Task requirements. Although the records contain pictures, only their text should be set down, exactly as written.

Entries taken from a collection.
- Opening Delimiter -

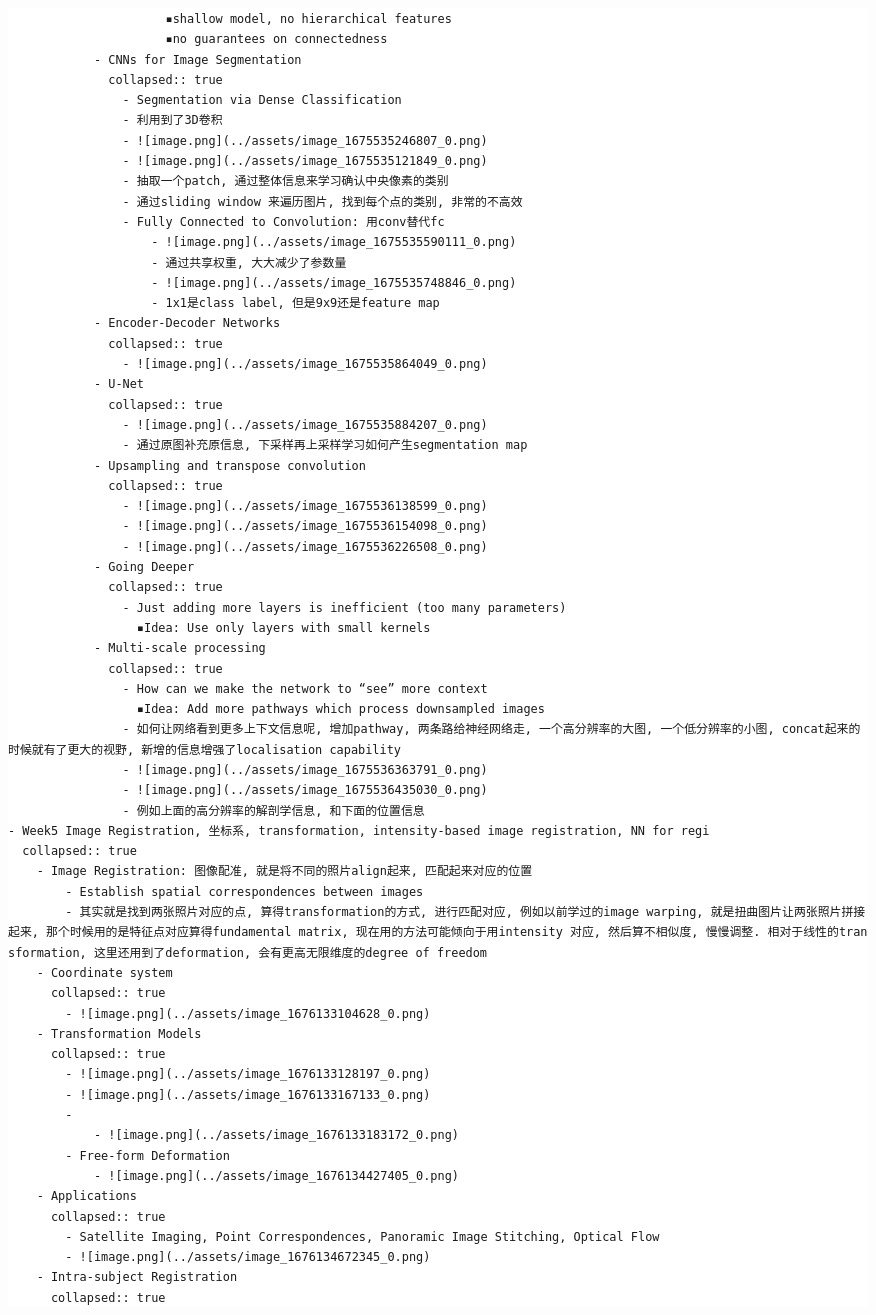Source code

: 						  ▪shallow model, no hierarchical features 
						  ▪no guarantees on connectedness
				- CNNs for Image Segmentation
				  collapsed:: true
					- Segmentation via Dense Classification
					- 利用到了3D卷积
					- ![image.png](../assets/image_1675535246807_0.png)
					- ![image.png](../assets/image_1675535121849_0.png)
					- 抽取一个patch, 通过整体信息来学习确认中央像素的类别
					- 通过sliding window 来遍历图片, 找到每个点的类别, 非常的不高效
					- Fully Connected to Convolution: 用conv替代fc
						- ![image.png](../assets/image_1675535590111_0.png)
						- 通过共享权重, 大大减少了参数量
						- ![image.png](../assets/image_1675535748846_0.png)
						- 1x1是class label, 但是9x9还是feature map
				- Encoder-Decoder Networks
				  collapsed:: true
					- ![image.png](../assets/image_1675535864049_0.png)
				- U-Net
				  collapsed:: true
					- ![image.png](../assets/image_1675535884207_0.png)
					- 通过原图补充原信息, 下采样再上采样学习如何产生segmentation map
				- Upsampling and transpose convolution
				  collapsed:: true
					- ![image.png](../assets/image_1675536138599_0.png)
					- ![image.png](../assets/image_1675536154098_0.png)
					- ![image.png](../assets/image_1675536226508_0.png)
				- Going Deeper
				  collapsed:: true
					- Just adding more layers is inefficient (too many parameters) 
					  ▪Idea: Use only layers with small kernels
				- Multi-scale processing
				  collapsed:: true
					- How can we make the network to “see” more context
					  ▪Idea: Add more pathways which process downsampled images
					- 如何让网络看到更多上下文信息呢, 增加pathway, 两条路给神经网络走, 一个高分辨率的大图, 一个低分辨率的小图, concat起来的时候就有了更大的视野, 新增的信息增强了localisation capability
					- ![image.png](../assets/image_1675536363791_0.png)
					- ![image.png](../assets/image_1675536435030_0.png)
					- 例如上面的高分辨率的解剖学信息, 和下面的位置信息
	- Week5 Image Registration, 坐标系, transformation, intensity-based image registration, NN for regi
	  collapsed:: true
		- Image Registration: 图像配准, 就是将不同的照片align起来, 匹配起来对应的位置
			- Establish spatial correspondences between images
			- 其实就是找到两张照片对应的点, 算得transformation的方式, 进行匹配对应, 例如以前学过的image warping, 就是扭曲图片让两张照片拼接起来, 那个时候用的是特征点对应算得fundamental matrix, 现在用的方法可能倾向于用intensity 对应, 然后算不相似度, 慢慢调整. 相对于线性的transformation, 这里还用到了deformation, 会有更高无限维度的degree of freedom
		- Coordinate system
		  collapsed:: true
			- ![image.png](../assets/image_1676133104628_0.png)
		- Transformation Models
		  collapsed:: true
			- ![image.png](../assets/image_1676133128197_0.png)
			- ![image.png](../assets/image_1676133167133_0.png)
			-
				- ![image.png](../assets/image_1676133183172_0.png)
			- Free-form Deformation
				- ![image.png](../assets/image_1676134427405_0.png)
		- Applications
		  collapsed:: true
			- Satellite Imaging, Point Correspondences, Panoramic Image Stitching, Optical Flow
			- ![image.png](../assets/image_1676134672345_0.png)
		- Intra-subject Registration
		  collapsed:: true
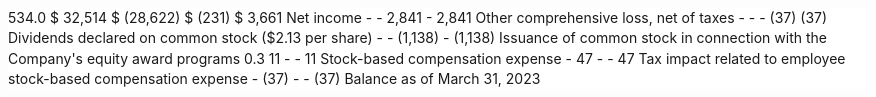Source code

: <td>534.0</td>
<td>$ 32,514</td>
<td>$ (28,622)</td>
<td>$ (231)</td>
<td>$ 3,661</td>
</tr>
<tr>
<td>Net income</td>
<td>-</td>
<td>-</td>
<td>2,841</td>
<td>-</td>
<td>2,841</td>
</tr>
<tr>
<td>Other comprehensive loss, net of taxes</td>
<td>-</td>
<td>-</td>
<td>-</td>
<td>(37)</td>
<td>(37)</td>
</tr>
<tr>
<td>Dividends declared on common stock</td>
<td></td>
<td></td>
<td></td>
<td></td>
<td></td>
</tr>
<tr>
<td>($2.13 per share)</td>
<td>-</td>
<td>-</td>
<td>(1,138)</td>
<td>-</td>
<td>(1,138)</td>
</tr>
<tr>
<td>Issuance of common stock in connection with the Company's equity award programs</td>
<td>0.3</td>
<td>11</td>
<td>-</td>
<td>-</td>
<td>11</td>
</tr>
<tr>
<td>Stock-based compensation expense</td>
<td>-</td>
<td>47</td>
<td>-</td>
<td>-</td>
<td>47</td>
</tr>
<tr>
<td>Tax impact related to employee stock-based compensation expense</td>
<td>-</td>
<td>(37)</td>
<td>-</td>
<td>-</td>
<td>(37)</td>
</tr>
<tr>
<td>Balance as of March 31, 2023</td>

- Closing Delimiter -

Task solution.
Source code

: 						  ▪shallow model, no hierarchical features 
						  ▪no guarantees on connectedness
				- CNNs for Image Segmentation
				  collapsed:: true
					- Segmentation via Dense Classification
					- 利用到了3D卷积
					- ![image.png](../assets/image_1675535246807_0.png)
					- ![image.png](../assets/image_1675535121849_0.png)
					- 抽取一个patch, 通过整体信息来学习确认中央像素的类别
					- 通过sliding window 来遍历图片, 找到每个点的类别, 非常的不高效
					- Fully Connected to Convolution: 用conv替代fc
						- ![image.png](../assets/image_1675535590111_0.png)
						- 通过共享权重, 大大减少了参数量
						- ![image.png](../assets/image_1675535748846_0.png)
						- 1x1是class label, 但是9x9还是feature map
				- Encoder-Decoder Networks
				  collapsed:: true
					- ![image.png](../assets/image_1675535864049_0.png)
				- U-Net
				  collapsed:: true
					- ![image.png](../assets/image_1675535884207_0.png)
					- 通过原图补充原信息, 下采样再上采样学习如何产生segmentation map
				- Upsampling and transpose convolution
				  collapsed:: true
					- ![image.png](../assets/image_1675536138599_0.png)
					- ![image.png](../assets/image_1675536154098_0.png)
					- ![image.png](../assets/image_1675536226508_0.png)
				- Going Deeper
				  collapsed:: true
					- Just adding more layers is inefficient (too many parameters) 
					  ▪Idea: Use only layers with small kernels
				- Multi-scale processing
				  collapsed:: true
					- How can we make the network to “see” more context
					  ▪Idea: Add more pathways which process downsampled images
					- 如何让网络看到更多上下文信息呢, 增加pathway, 两条路给神经网络走, 一个高分辨率的大图, 一个低分辨率的小图, concat起来的时候就有了更大的视野, 新增的信息增强了localisation capability
					- ![image.png](../assets/image_1675536363791_0.png)
					- ![image.png](../assets/image_1675536435030_0.png)
					- 例如上面的高分辨率的解剖学信息, 和下面的位置信息
	- Week5 Image Registration, 坐标系, transformation, intensity-based image registration, NN for regi
	  collapsed:: true
		- Image Registration: 图像配准, 就是将不同的照片align起来, 匹配起来对应的位置
			- Establish spatial correspondences between images
			- 其实就是找到两张照片对应的点, 算得transformation的方式, 进行匹配对应, 例如以前学过的image warping, 就是扭曲图片让两张照片拼接起来, 那个时候用的是特征点对应算得fundamental matrix, 现在用的方法可能倾向于用intensity 对应, 然后算不相似度, 慢慢调整. 相对于线性的transformation, 这里还用到了deformation, 会有更高无限维度的degree of freedom
		- Coordinate system
		  collapsed:: true
			- ![image.png](../assets/image_1676133104628_0.png)
		- Transformation Models
		  collapsed:: true
			- ![image.png](../assets/image_1676133128197_0.png)
			- ![image.png](../assets/image_1676133167133_0.png)
			-
				- ![image.png](../assets/image_1676133183172_0.png)
			- Free-form Deformation
				- ![image.png](../assets/image_1676134427405_0.png)
		- Applications
		  collapsed:: true
			- Satellite Imaging, Point Correspondences, Panoramic Image Stitching, Optical Flow
			- ![image.png](../assets/image_1676134672345_0.png)
		- Intra-subject Registration
		  collapsed:: true
Source code

: <td>534.0</td>
<td>$ 32,514</td>
<td>$ (28,622)</td>
<td>$ (231)</td>
<td>$ 3,661</td>
</tr>
<tr>
<td>Net income</td>
<td>-</td>
<td>-</td>
<td>2,841</td>
<td>-</td>
<td>2,841</td>
</tr>
<tr>
<td>Other comprehensive loss, net of taxes</td>
<td>-</td>
<td>-</td>
<td>-</td>
<td>(37)</td>
<td>(37)</td>
</tr>
<tr>
<td>Dividends declared on common stock</td>
<td></td>
<td></td>
<td></td>
<td></td>
<td></td>
</tr>
<tr>
<td>($2.13 per share)</td>
<td>-</td>
<td>-</td>
<td>(1,138)</td>
<td>-</td>
<td>(1,138)</td>
</tr>
<tr>
<td>Issuance of common stock in connection with the Company's equity award programs</td>
<td>0.3</td>
<td>11</td>
<td>-</td>
<td>-</td>
<td>11</td>
</tr>
<tr>
<td>Stock-based compensation expense</td>
<td>-</td>
<td>47</td>
<td>-</td>
<td>-</td>
<td>47</td>
</tr>
<tr>
<td>Tax impact related to employee stock-based compensation expense</td>
<td>-</td>
<td>(37)</td>
<td>-</td>
<td>-</td>
<td>(37)</td>
</tr>
<tr>
<td>Balance as of March 31, 2023</td>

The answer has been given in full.